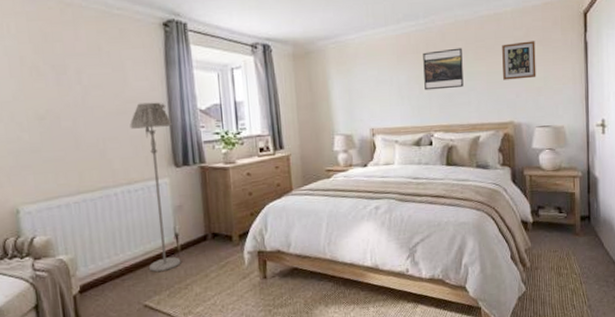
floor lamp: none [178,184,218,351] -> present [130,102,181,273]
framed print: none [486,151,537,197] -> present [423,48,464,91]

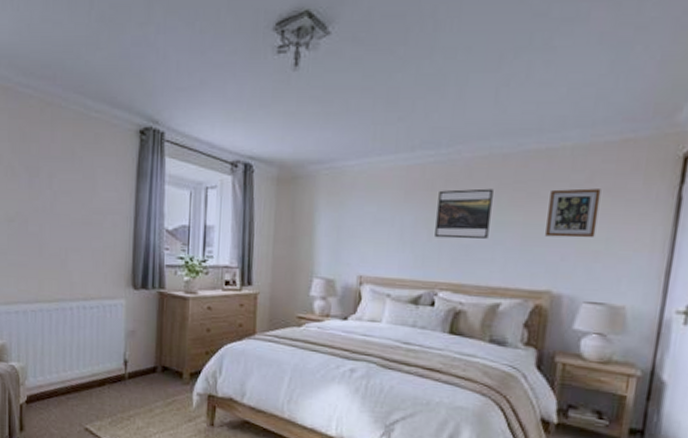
floor lamp: present [130,102,181,273] -> none [93,215,136,398]

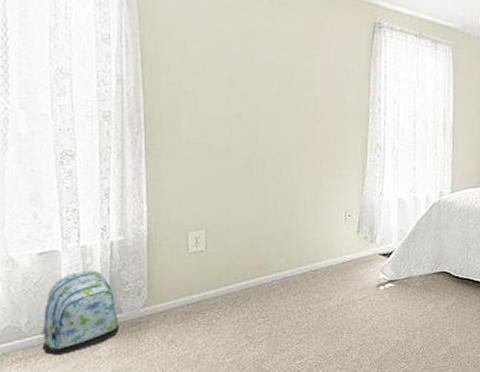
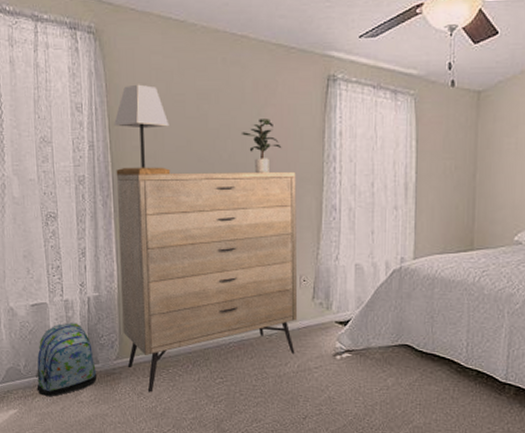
lamp: none [147,18,211,112] -> present [114,84,171,175]
dresser: none [148,110,343,339] -> present [116,171,298,393]
potted plant: none [289,60,329,113] -> present [242,119,282,174]

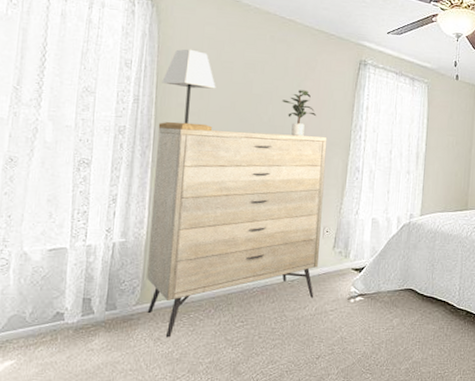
backpack: present [36,322,96,396] -> none [41,268,113,345]

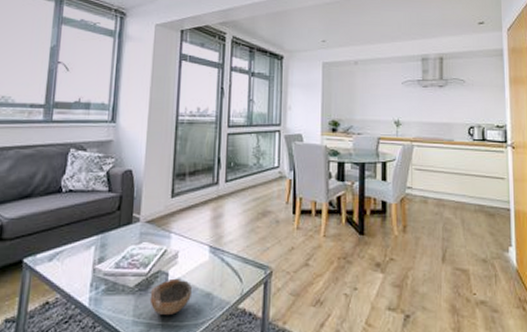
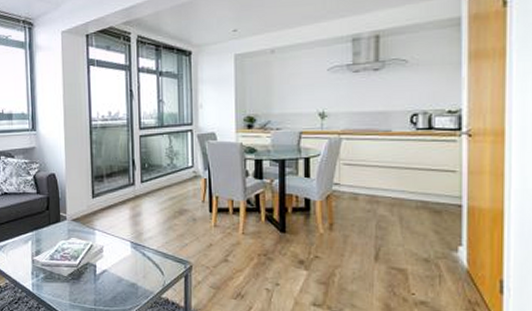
bowl: present [149,278,193,315] -> none [82,270,119,301]

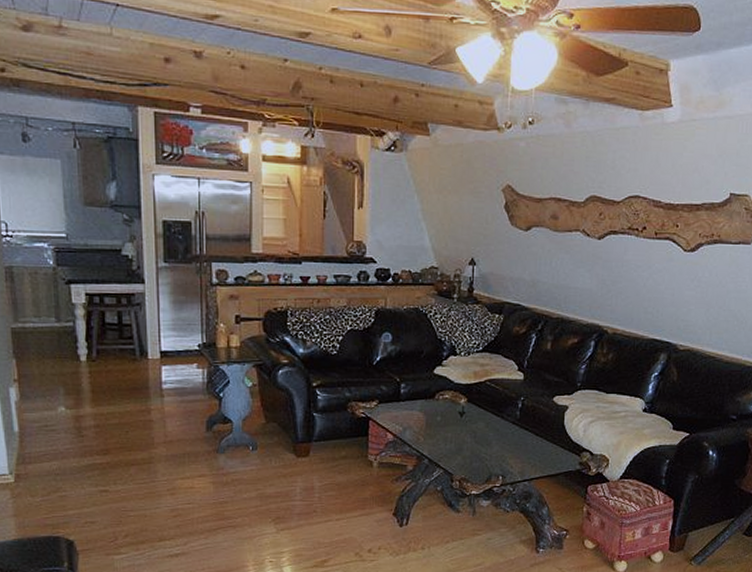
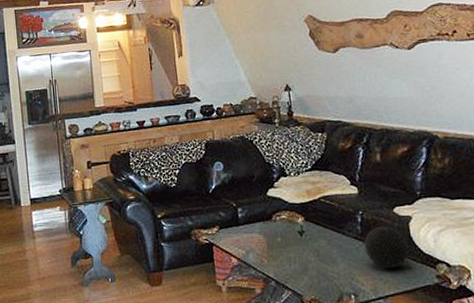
decorative orb: none [520,413,561,453] -> present [364,225,410,269]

Problem:
Print the data above from its first line through the line that has "potted plant: none", exactly and with nothing else, omitting pictures.

Solution to the exercise:
floor lamp: none [178,184,218,351] -> present [130,102,181,273]
framed print: none [486,151,537,197] -> present [423,48,464,91]

floor lamp: present [130,102,181,273] -> none [93,215,136,398]

lamp: none [147,18,211,112] -> present [114,84,171,175]
dresser: none [148,110,343,339] -> present [116,171,298,393]
potted plant: none [289,60,329,113] -> present [242,119,282,174]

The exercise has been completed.